Exactly. So, what is the general form of g(x), and thus, the general form of f(x)?

f(x)=g(x)+1

 

[haruspex]

f(x)=g(x)+1

Well, yes, that's the relationship between f(x) and g(x), but what is the general form of g(x)? We have shown that all its roots are 0, right? So what does that polynomial look like?

 

[utkarshakash]

Well, yes, that's the relationship between f(x) and g(x), but what is the general form of g(x)? We have shown that all its roots are 0, right? So what does that polynomial look like?

You have already stated that in an earlier post

 

[haruspex]

You have already stated that in an earlier post

Indeed I did, but from your post #29 it seemed like you'd not been reading all those exchanges, perhaps because you wanted to figure it for yourself with a few hints.
So, do you understand why g(x) = ax^k for some a and k? Do you understand how to determine a from the equation for g(), and then the value of k from the given datapoints?

 

[utkarshakash]

Indeed I did, but from your post #29 it seemed like you'd not been reading all those exchanges, perhaps because you wanted to figure it for yourself with a few hints.
So, do you understand why g(x) = ax^k for some a and k? Do you understand how to determine a from the equation for g(), and then the value of k from the given datapoints?
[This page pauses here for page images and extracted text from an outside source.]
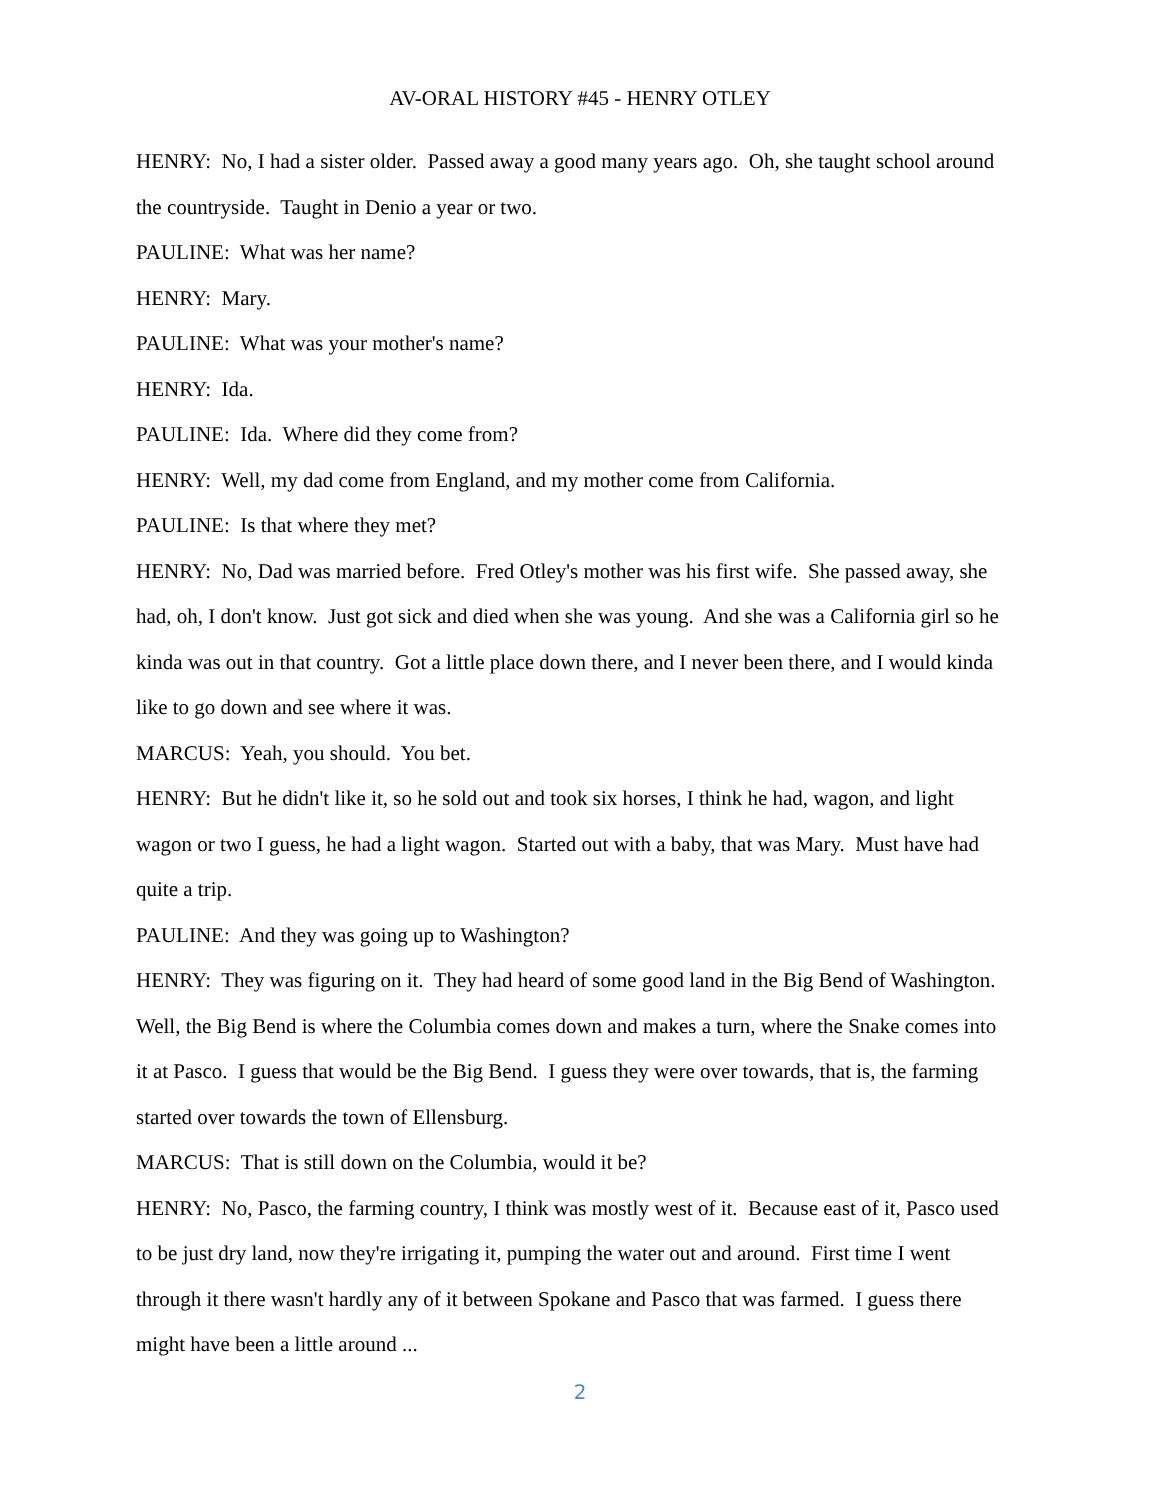AV-ORAL HISTORY #45 - HENRY OTLEY
HENRY: No, I had a sister older. Passed away a good many years ago. Oh, she taught school around the countryside. Taught in Denio a year or two.
PAULINE: What was her name?
HENRY: Mary.
PAULINE: What was your mother's name?
HENRY: Ida.
PAULINE: Ida. Where did they come from?
HENRY: Well, my dad come from England, and my mother come from California.
PAULINE: Is that where they met?
HENRY: No, Dad was married before. Fred Otley's mother was his first wife. She passed away, she had, oh, I don't know. Just got sick and died when she was young. And she was a California girl so he kinda was out in that country. Got a little place down there, and I never been there, and I would kinda like to go down and see where it was.
MARCUS: Yeah, you should. You bet.
HENRY: But he didn't like it, so he sold out and took six horses, I think he had, wagon, and light wagon or two I guess, he had a light wagon. Started out with a baby, that was Mary. Must have had quite a trip.
PAULINE: And they was going up to Washington?
HENRY: They was figuring on it. They had heard of some good land in the Big Bend of Washington. Well, the Big Bend is where the Columbia comes down and makes a turn, where the Snake comes into it at Pasco. I guess that would be the Big Bend. I guess they were over towards, that is, the farming started over towards the town of Ellensburg.
MARCUS: That is still down on the Columbia, would it be?
HENRY: No, Pasco, the farming country, I think was mostly west of it. Because east of it, Pasco used to be just dry land, now they're irrigating it, pumping the water out and around. First time I went through it there wasn't hardly any of it between Spokane and Pasco that was farmed. I guess there might have been a little around ...
2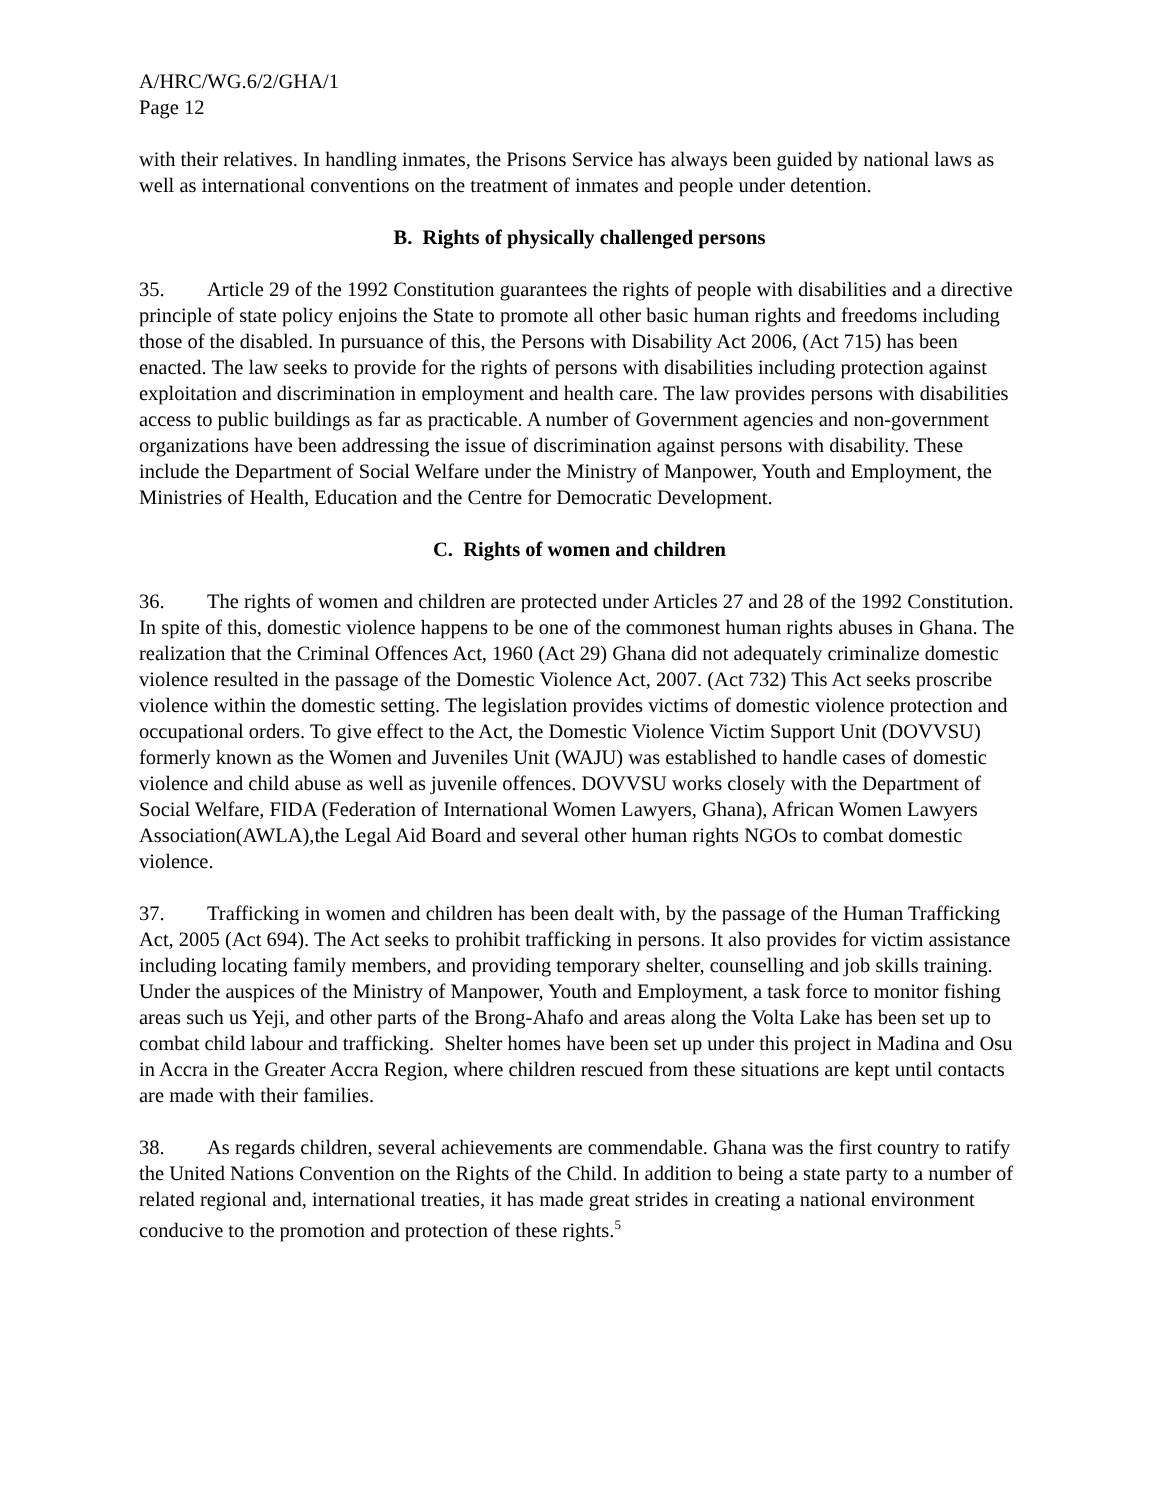A/HRC/WG.6/2/GHA/1
Page 12
with their relatives. In handling inmates, the Prisons Service has always been guided by national laws as well as international conventions on the treatment of inmates and people under detention.
B. Rights of physically challenged persons
35. Article 29 of the 1992 Constitution guarantees the rights of people with disabilities and a directive principle of state policy enjoins the State to promote all other basic human rights and freedoms including those of the disabled. In pursuance of this, the Persons with Disability Act 2006, (Act 715) has been enacted. The law seeks to provide for the rights of persons with disabilities including protection against exploitation and discrimination in employment and health care. The law provides persons with disabilities access to public buildings as far as practicable. A number of Government agencies and non-government organizations have been addressing the issue of discrimination against persons with disability. These include the Department of Social Welfare under the Ministry of Manpower, Youth and Employment, the Ministries of Health, Education and the Centre for Democratic Development.
C. Rights of women and children
36. The rights of women and children are protected under Articles 27 and 28 of the 1992 Constitution. In spite of this, domestic violence happens to be one of the commonest human rights abuses in Ghana. The realization that the Criminal Offences Act, 1960 (Act 29) Ghana did not adequately criminalize domestic violence resulted in the passage of the Domestic Violence Act, 2007. (Act 732) This Act seeks proscribe violence within the domestic setting. The legislation provides victims of domestic violence protection and occupational orders. To give effect to the Act, the Domestic Violence Victim Support Unit (DOVVSU) formerly known as the Women and Juveniles Unit (WAJU) was established to handle cases of domestic violence and child abuse as well as juvenile offences. DOVVSU works closely with the Department of Social Welfare, FIDA (Federation of International Women Lawyers, Ghana), African Women Lawyers Association(AWLA),the Legal Aid Board and several other human rights NGOs to combat domestic violence.
37. Trafficking in women and children has been dealt with, by the passage of the Human Trafficking Act, 2005 (Act 694). The Act seeks to prohibit trafficking in persons. It also provides for victim assistance including locating family members, and providing temporary shelter, counselling and job skills training. Under the auspices of the Ministry of Manpower, Youth and Employment, a task force to monitor fishing areas such us Yeji, and other parts of the Brong-Ahafo and areas along the Volta Lake has been set up to combat child labour and trafficking. Shelter homes have been set up under this project in Madina and Osu in Accra in the Greater Accra Region, where children rescued from these situations are kept until contacts are made with their families.
38. As regards children, several achievements are commendable. Ghana was the first country to ratify the United Nations Convention on the Rights of the Child. In addition to being a state party to a number of related regional and, international treaties, it has made great strides in creating a national environment conducive to the promotion and protection of these rights.<sup>5</sup>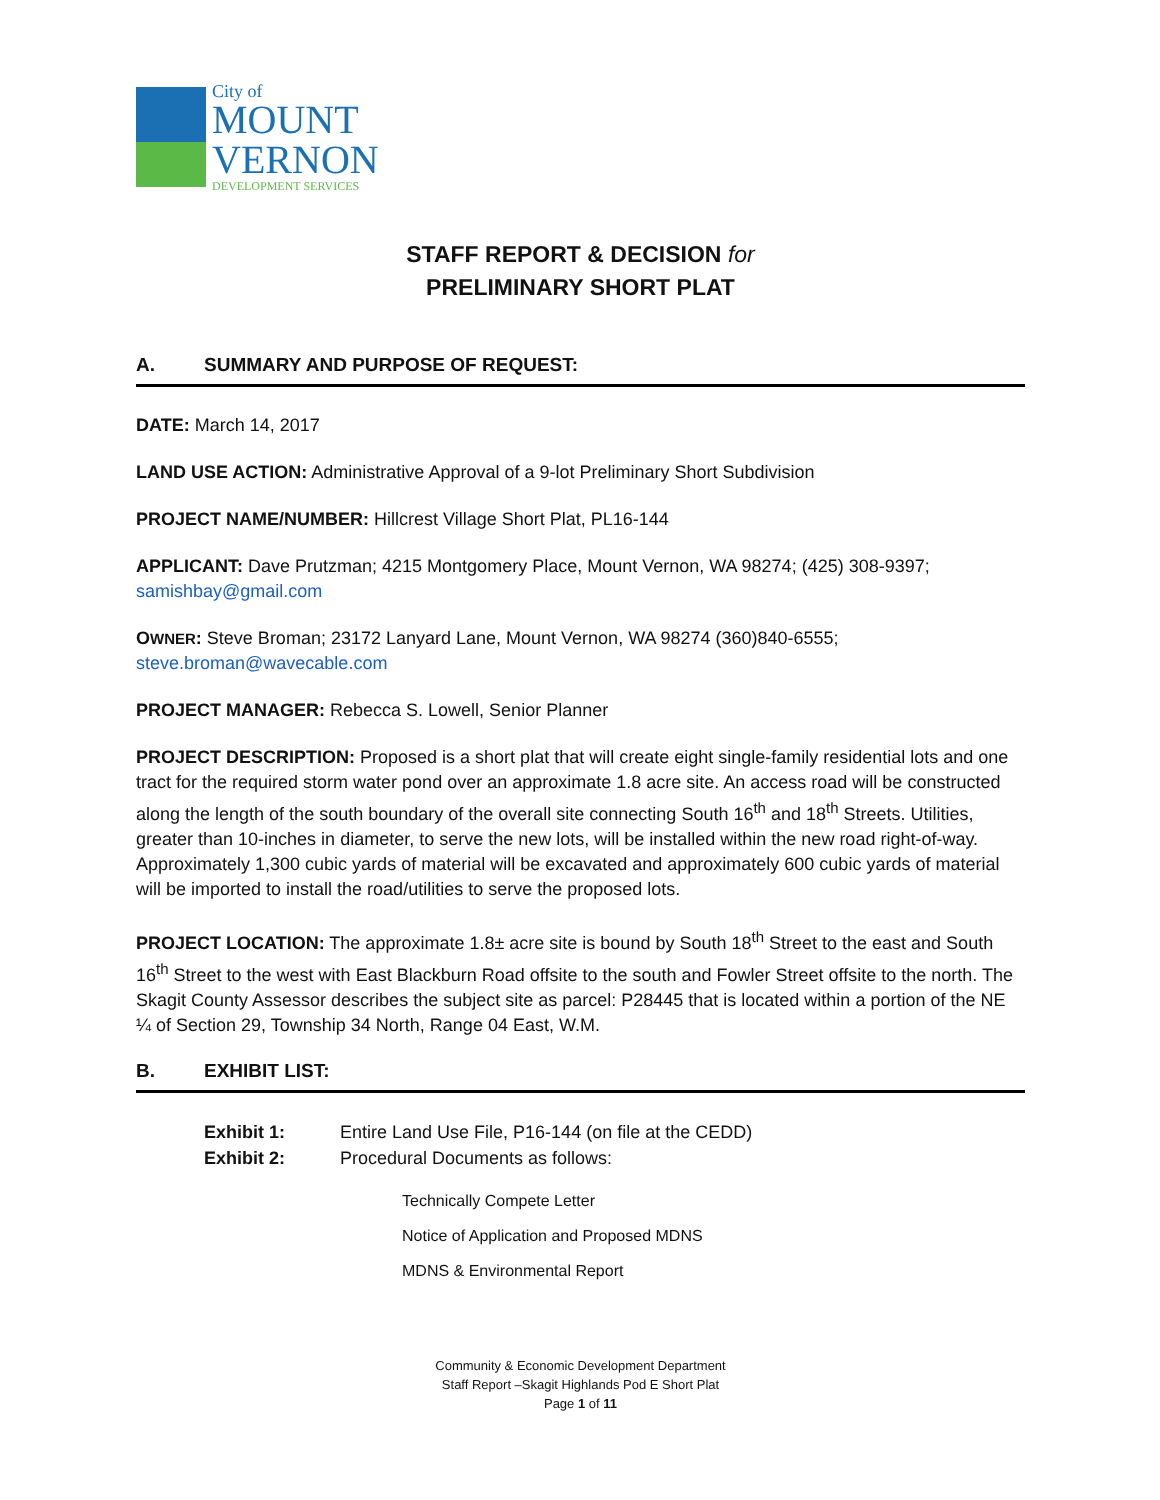City of
MOUNT
VERNON
DEVELOPMENT SERVICES
STAFF REPORT & DECISION for
PRELIMINARY SHORT PLAT
A. SUMMARY AND PURPOSE OF REQUEST:
DATE: March 14, 2017
LAND USE ACTION: Administrative Approval of a 9-lot Preliminary Short Subdivision
PROJECT NAME/NUMBER: Hillcrest Village Short Plat, PL16-144
APPLICANT: Dave Prutzman; 4215 Montgomery Place, Mount Vernon, WA 98274; (425) 308-9397; samishbay@gmail.com
OWNER: Steve Broman; 23172 Lanyard Lane, Mount Vernon, WA 98274 (360)840-6555; steve.broman@wavecable.com
PROJECT MANAGER: Rebecca S. Lowell, Senior Planner
PROJECT DESCRIPTION: Proposed is a short plat that will create eight single-family residential lots and one tract for the required storm water pond over an approximate 1.8 acre site. An access road will be constructed along the length of the south boundary of the overall site connecting South 16<sup>th</sup> and 18<sup>th</sup> Streets. Utilities, greater than 10-inches in diameter, to serve the new lots, will be installed within the new road right-of-way. Approximately 1,300 cubic yards of material will be excavated and approximately 600 cubic yards of material will be imported to install the road/utilities to serve the proposed lots.
PROJECT LOCATION: The approximate 1.8± acre site is bound by South 18<sup>th</sup> Street to the east and South 16<sup>th</sup> Street to the west with East Blackburn Road offsite to the south and Fowler Street offsite to the north. The Skagit County Assessor describes the subject site as parcel: P28445 that is located within a portion of the NE ¼ of Section 29, Township 34 North, Range 04 East, W.M.
B. EXHIBIT LIST:
Exhibit 1: Entire Land Use File, P16-144 (on file at the CEDD)
Exhibit 2: Procedural Documents as follows:
Technically Compete Letter
Notice of Application and Proposed MDNS
MDNS & Environmental Report
Community & Economic Development Department
Staff Report –Skagit Highlands Pod E Short Plat
Page 1 of 11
I do not know how to derive a but assuming a=1, I can find k.

 

[Dick]

I do not know how to derive a but assuming a=1, I can find k.

You would able to derive it if you used some other properties of f(x) you figured out before.

 

[haruspex]

I do not know how to derive a but assuming a=1, I can find k.

In your post 27 you wrote, correctly,

g(x)g(y)=g(xy)

Substitute g(x) = ax^k in there.

 

[utkarshakash]

In your post 27 you wrote, correctly,

Substitute g(x) = ax^k in there.

Thanks!

PS-This was the longest thread I have ever started.